Exactly the lines below from the one with "right hip: (91, 625)" up to and including the one with "right elbow: (316, 655)" make up the answer, with nothing else added.

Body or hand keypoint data

###

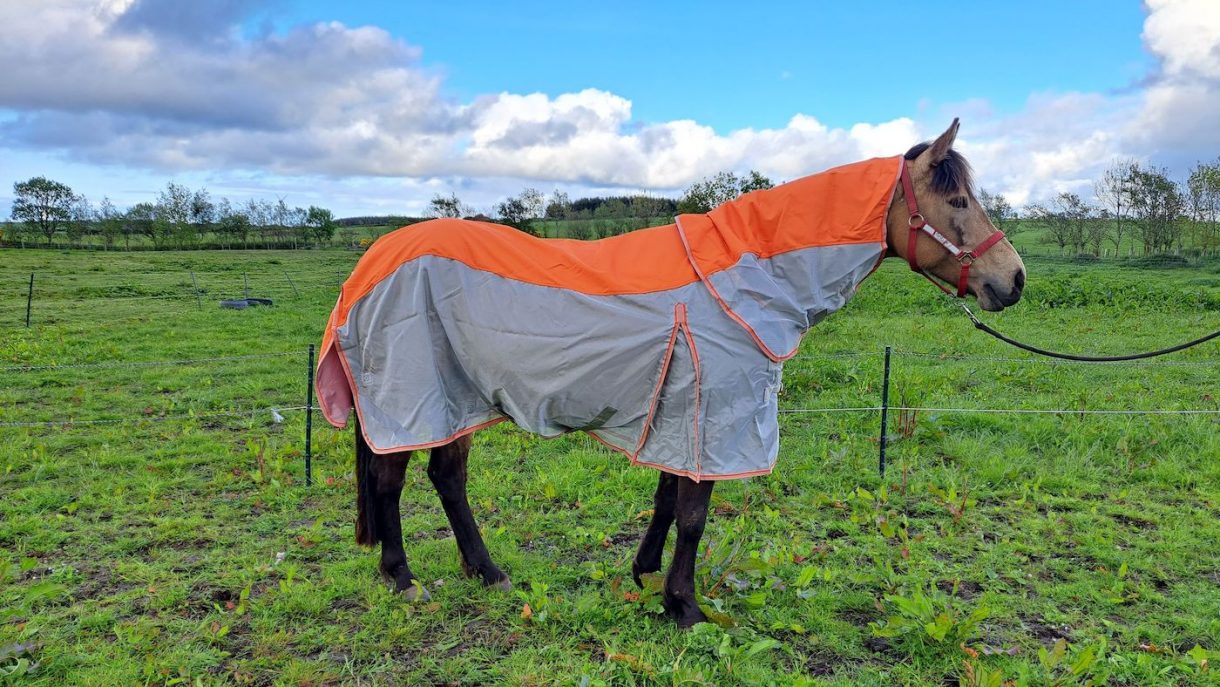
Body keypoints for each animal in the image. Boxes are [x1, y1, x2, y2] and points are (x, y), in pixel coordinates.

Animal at [315, 119, 1026, 627]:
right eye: (957, 198)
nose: (1012, 280)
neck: (745, 279)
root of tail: (371, 264)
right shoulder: (713, 416)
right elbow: (693, 514)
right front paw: (684, 607)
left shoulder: (684, 416)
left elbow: (665, 500)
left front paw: (647, 574)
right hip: (409, 397)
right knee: (389, 481)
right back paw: (403, 577)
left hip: (455, 399)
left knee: (447, 478)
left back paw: (487, 573)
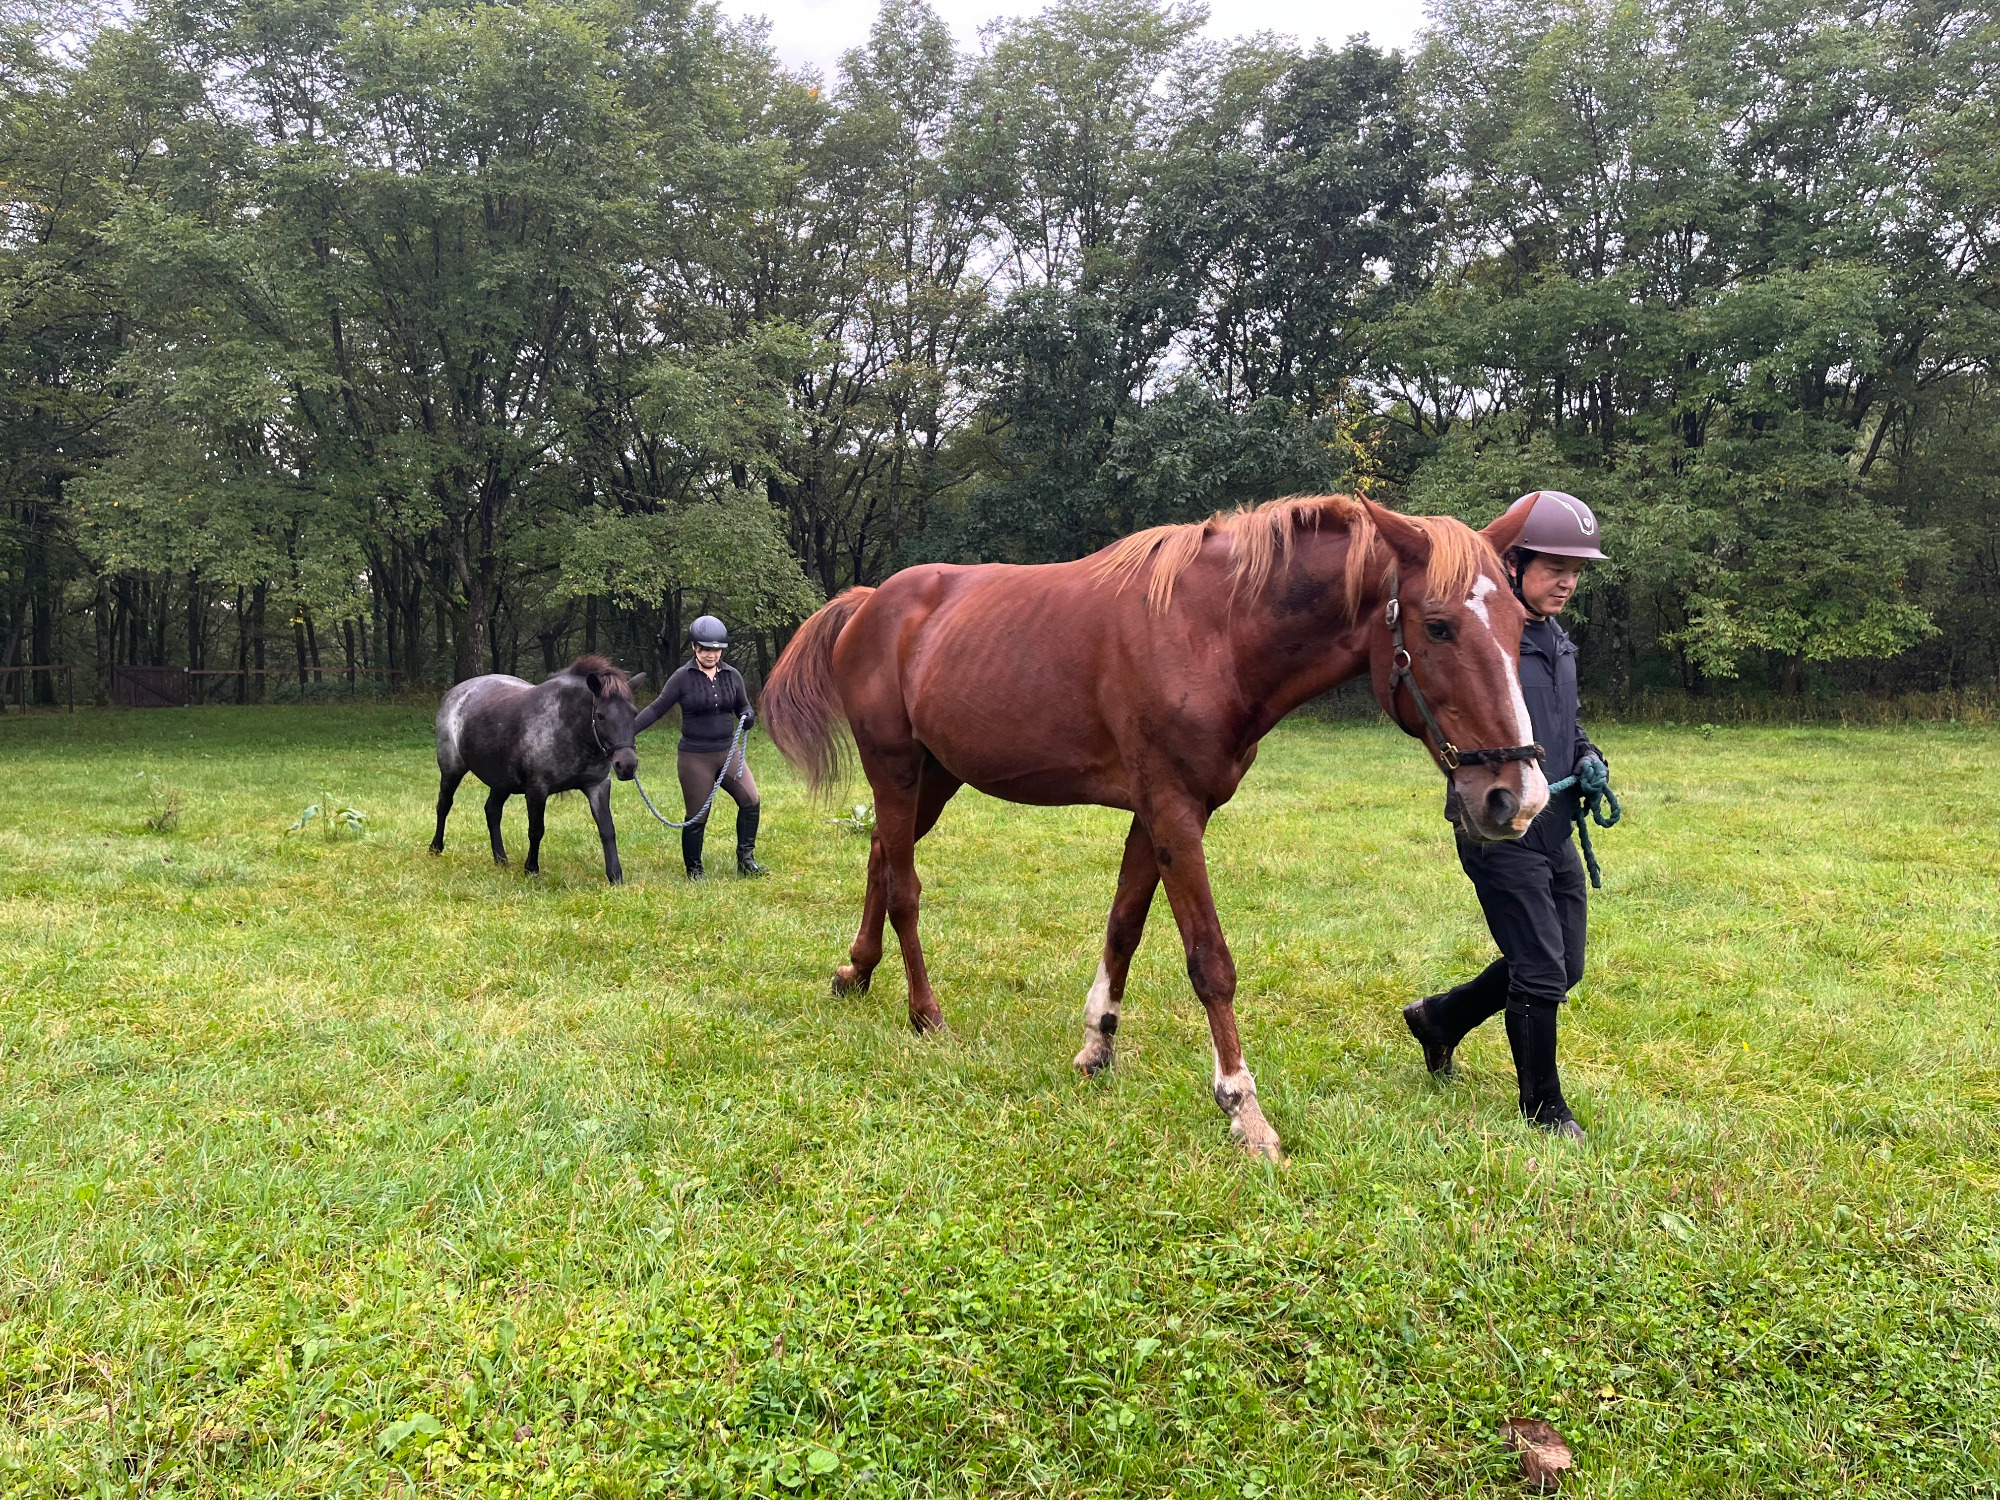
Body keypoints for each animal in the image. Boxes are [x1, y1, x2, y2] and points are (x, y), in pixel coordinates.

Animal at [432, 656, 644, 880]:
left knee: (492, 811)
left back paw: (501, 859)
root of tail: (455, 693)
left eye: (634, 713)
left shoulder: (598, 785)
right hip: (451, 770)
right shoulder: (537, 790)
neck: (567, 726)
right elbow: (536, 830)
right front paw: (531, 869)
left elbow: (607, 828)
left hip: (501, 782)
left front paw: (615, 876)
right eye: (601, 715)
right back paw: (435, 848)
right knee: (444, 805)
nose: (627, 765)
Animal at [764, 500, 1544, 1160]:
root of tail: (872, 602)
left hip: (935, 776)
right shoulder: (1173, 811)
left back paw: (856, 971)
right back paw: (923, 1013)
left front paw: (1096, 1048)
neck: (1212, 630)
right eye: (1438, 625)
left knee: (880, 857)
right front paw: (1243, 1109)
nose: (1518, 798)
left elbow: (1124, 929)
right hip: (895, 768)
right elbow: (1210, 962)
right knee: (905, 887)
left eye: (1518, 624)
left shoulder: (1156, 815)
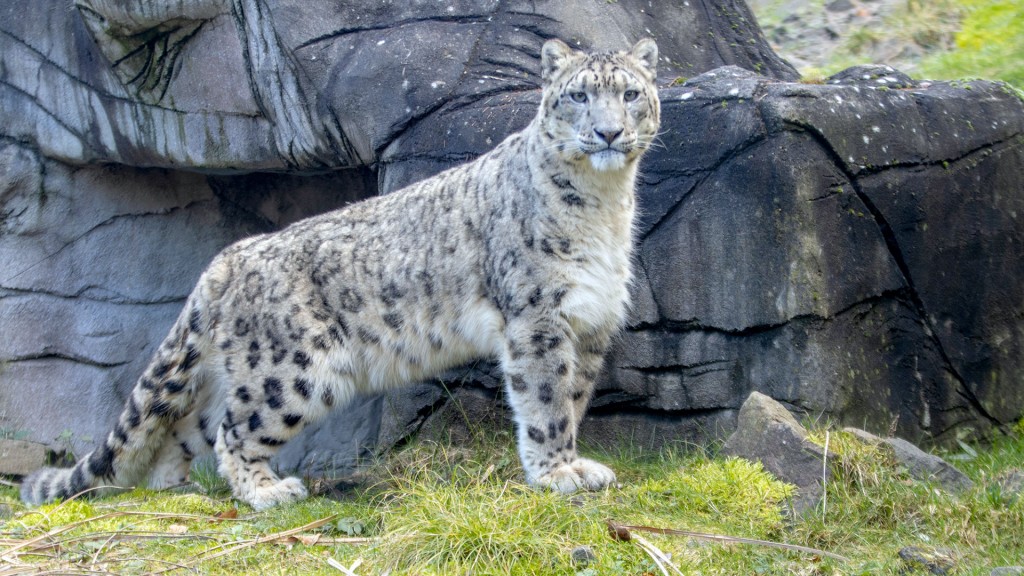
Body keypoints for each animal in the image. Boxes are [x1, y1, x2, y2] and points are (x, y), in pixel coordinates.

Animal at [24, 38, 663, 508]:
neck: (605, 206)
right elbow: (547, 400)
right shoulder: (538, 316)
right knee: (234, 432)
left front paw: (577, 464)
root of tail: (227, 259)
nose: (608, 132)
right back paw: (268, 492)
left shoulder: (590, 321)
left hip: (234, 375)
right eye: (578, 94)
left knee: (185, 430)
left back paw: (177, 489)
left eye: (631, 93)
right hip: (290, 371)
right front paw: (558, 473)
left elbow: (573, 397)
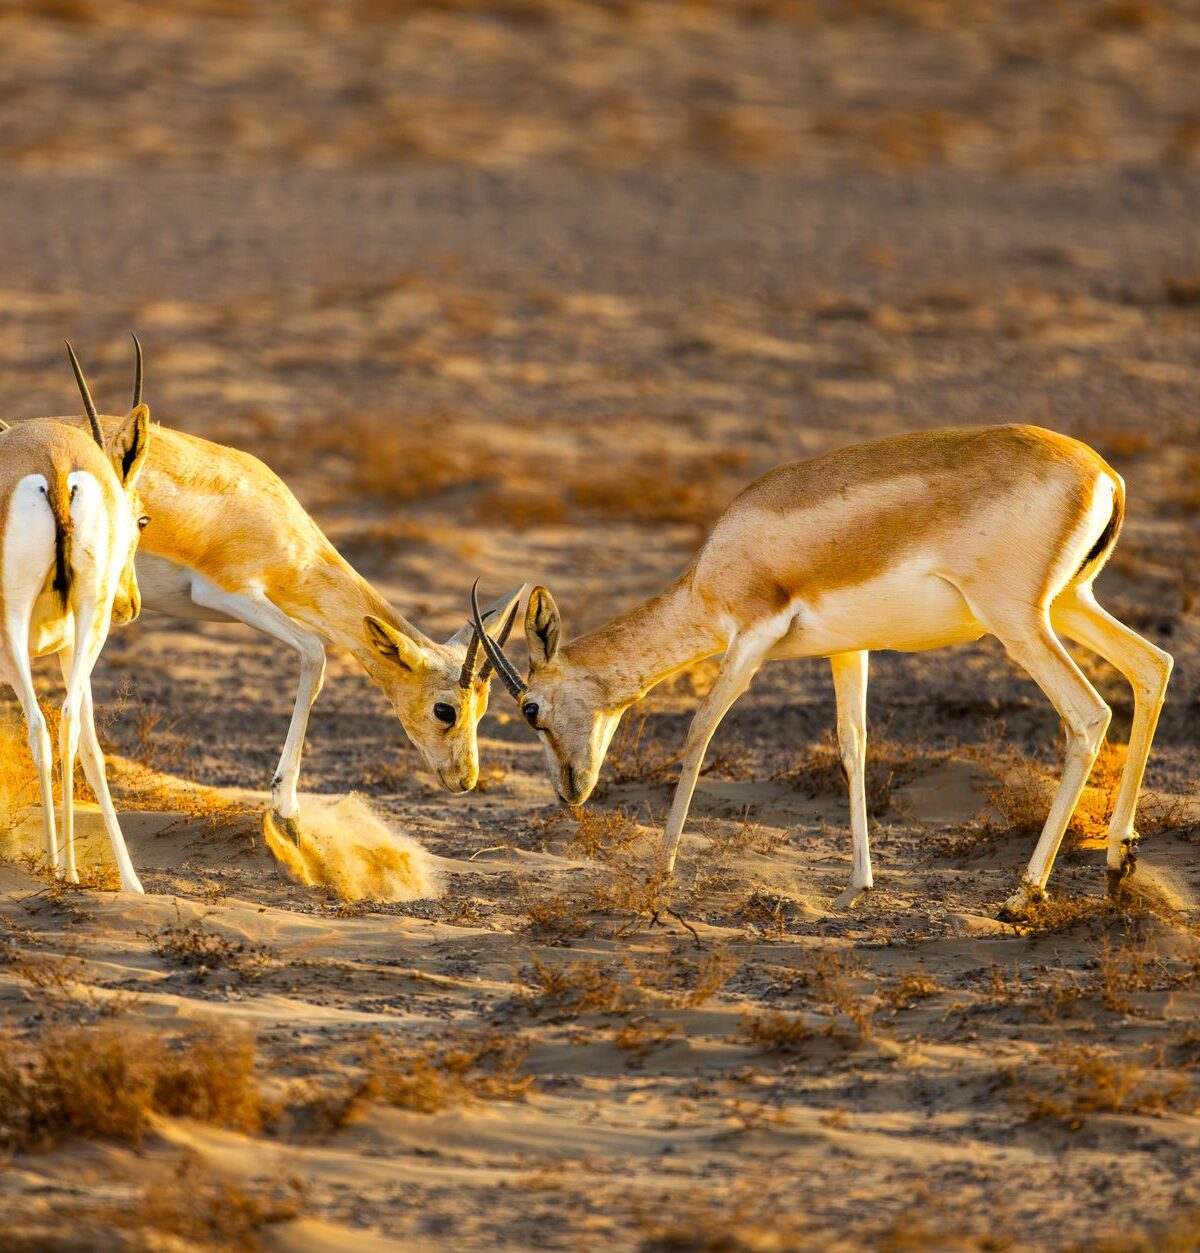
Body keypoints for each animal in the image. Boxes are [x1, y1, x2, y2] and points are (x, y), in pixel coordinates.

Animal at [1, 343, 150, 893]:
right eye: (140, 519)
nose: (131, 604)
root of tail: (56, 462)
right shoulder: (68, 649)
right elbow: (92, 751)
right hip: (91, 625)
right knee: (66, 728)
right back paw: (78, 872)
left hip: (18, 632)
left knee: (42, 730)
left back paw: (57, 867)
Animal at [25, 344, 522, 843]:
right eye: (445, 710)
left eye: (483, 709)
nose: (465, 780)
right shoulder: (228, 594)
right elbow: (316, 655)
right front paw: (285, 811)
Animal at [471, 426, 1173, 920]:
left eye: (529, 708)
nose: (570, 792)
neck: (718, 562)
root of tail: (1102, 473)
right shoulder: (848, 650)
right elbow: (852, 746)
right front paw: (857, 887)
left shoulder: (750, 640)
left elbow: (699, 733)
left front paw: (660, 874)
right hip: (1070, 603)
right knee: (1153, 665)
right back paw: (1117, 863)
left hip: (1018, 621)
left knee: (1089, 713)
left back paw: (1022, 897)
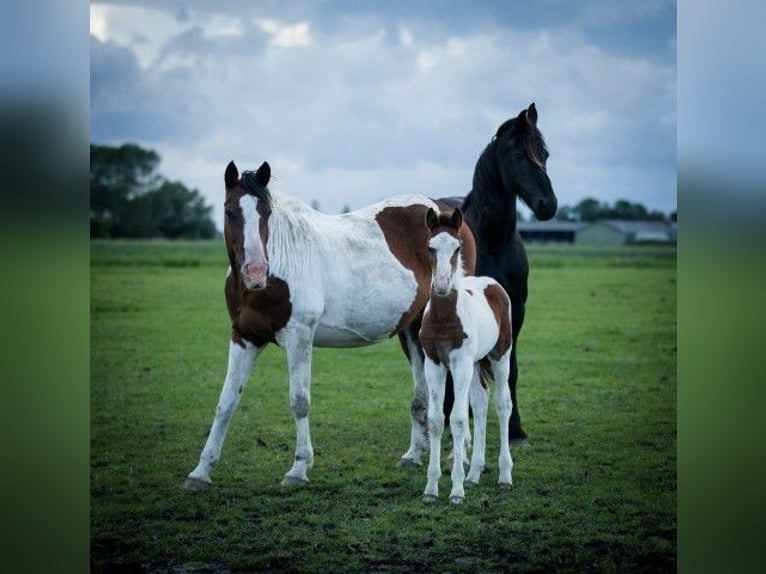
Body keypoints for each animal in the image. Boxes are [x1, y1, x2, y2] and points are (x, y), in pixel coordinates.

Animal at [184, 161, 474, 490]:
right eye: (230, 211)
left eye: (267, 212)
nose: (256, 272)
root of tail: (446, 211)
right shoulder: (244, 338)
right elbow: (227, 402)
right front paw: (200, 471)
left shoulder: (299, 338)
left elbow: (299, 402)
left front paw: (298, 468)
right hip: (414, 333)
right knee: (422, 394)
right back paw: (413, 455)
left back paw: (459, 458)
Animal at [416, 209, 512, 506]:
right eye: (430, 247)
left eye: (457, 247)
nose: (442, 285)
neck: (445, 318)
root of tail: (491, 284)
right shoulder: (434, 364)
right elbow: (437, 420)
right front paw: (431, 489)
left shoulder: (459, 364)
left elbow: (458, 420)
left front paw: (456, 492)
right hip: (475, 364)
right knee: (481, 401)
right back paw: (474, 474)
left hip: (499, 356)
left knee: (503, 404)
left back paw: (505, 476)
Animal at [438, 103, 560, 446]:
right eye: (518, 156)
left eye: (545, 154)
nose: (548, 205)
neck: (492, 240)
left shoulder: (515, 310)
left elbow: (512, 368)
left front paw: (516, 429)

###

### Answer box
right hip: (91, 625)
right knee: (66, 728)
right back paw: (78, 872)
left hip: (18, 632)
left knee: (42, 730)
left back paw: (57, 867)
Animal at [25, 344, 522, 843]:
right eye: (445, 710)
left eye: (483, 709)
nose: (465, 780)
right shoulder: (228, 594)
right elbow: (316, 655)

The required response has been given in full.